[RECORDS SHOWN]
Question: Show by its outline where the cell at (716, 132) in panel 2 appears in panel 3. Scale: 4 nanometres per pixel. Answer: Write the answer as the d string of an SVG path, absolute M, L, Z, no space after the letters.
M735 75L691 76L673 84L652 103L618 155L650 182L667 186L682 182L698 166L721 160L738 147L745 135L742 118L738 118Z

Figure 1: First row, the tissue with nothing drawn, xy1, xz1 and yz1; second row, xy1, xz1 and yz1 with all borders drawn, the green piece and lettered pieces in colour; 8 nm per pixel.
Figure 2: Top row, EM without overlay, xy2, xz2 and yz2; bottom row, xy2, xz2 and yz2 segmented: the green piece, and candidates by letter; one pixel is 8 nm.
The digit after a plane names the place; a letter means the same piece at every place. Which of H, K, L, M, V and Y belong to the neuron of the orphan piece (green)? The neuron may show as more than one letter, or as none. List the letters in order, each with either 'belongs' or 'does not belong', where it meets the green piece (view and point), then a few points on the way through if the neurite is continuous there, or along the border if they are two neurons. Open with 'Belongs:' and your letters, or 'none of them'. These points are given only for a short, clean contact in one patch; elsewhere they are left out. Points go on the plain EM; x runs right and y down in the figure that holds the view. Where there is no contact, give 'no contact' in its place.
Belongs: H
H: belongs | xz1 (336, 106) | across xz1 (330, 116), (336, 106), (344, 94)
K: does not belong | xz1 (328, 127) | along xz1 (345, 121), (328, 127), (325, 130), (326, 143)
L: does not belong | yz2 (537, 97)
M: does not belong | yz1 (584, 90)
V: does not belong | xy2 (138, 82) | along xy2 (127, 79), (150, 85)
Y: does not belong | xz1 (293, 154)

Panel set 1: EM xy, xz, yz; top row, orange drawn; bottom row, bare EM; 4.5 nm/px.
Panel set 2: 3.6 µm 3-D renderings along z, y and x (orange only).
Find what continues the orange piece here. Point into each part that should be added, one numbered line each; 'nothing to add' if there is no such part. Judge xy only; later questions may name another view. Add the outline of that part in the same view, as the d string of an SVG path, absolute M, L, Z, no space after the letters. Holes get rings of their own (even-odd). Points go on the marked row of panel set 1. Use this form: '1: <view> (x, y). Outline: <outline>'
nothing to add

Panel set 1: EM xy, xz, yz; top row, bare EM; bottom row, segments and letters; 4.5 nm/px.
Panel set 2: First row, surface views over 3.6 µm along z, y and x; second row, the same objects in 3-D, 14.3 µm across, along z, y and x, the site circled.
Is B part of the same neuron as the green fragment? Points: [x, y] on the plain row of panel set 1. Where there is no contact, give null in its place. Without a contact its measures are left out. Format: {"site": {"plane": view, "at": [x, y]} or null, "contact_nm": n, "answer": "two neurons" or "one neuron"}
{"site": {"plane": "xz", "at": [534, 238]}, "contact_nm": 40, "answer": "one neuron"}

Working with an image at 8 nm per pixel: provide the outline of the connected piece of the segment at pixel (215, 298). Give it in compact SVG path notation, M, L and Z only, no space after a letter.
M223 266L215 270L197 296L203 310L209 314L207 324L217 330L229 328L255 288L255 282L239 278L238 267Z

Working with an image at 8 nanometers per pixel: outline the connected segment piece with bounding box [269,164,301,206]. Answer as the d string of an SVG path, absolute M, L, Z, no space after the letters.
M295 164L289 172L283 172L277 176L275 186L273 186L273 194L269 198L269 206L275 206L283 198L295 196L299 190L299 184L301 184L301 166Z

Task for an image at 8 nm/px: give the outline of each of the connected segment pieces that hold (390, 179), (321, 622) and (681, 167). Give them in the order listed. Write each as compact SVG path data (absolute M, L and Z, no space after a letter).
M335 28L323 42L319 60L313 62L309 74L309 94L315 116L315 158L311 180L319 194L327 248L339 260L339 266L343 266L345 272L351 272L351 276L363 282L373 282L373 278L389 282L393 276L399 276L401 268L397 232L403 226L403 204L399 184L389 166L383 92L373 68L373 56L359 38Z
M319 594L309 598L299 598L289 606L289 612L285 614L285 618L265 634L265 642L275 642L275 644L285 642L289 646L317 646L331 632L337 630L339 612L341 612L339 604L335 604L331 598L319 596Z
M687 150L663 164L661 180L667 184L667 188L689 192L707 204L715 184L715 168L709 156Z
[/RECORDS SHOWN]
• _TASK OBJECTIVE_:
Search the material above for "second". Copy each line that has it.

• _ANSWER FOR THE TASK_:
Figure 1: First row, the tissue with nothing drawn, xy1, xz1 and yz1; second row, xy1, xz1 and yz1 with all borders drawn, the green piece and lettered pieces in colour; 8 nm per pixel.
Panel set 2: First row, surface views over 3.6 µm along z, y and x; second row, the same objects in 3-D, 14.3 µm across, along z, y and x, the site circled.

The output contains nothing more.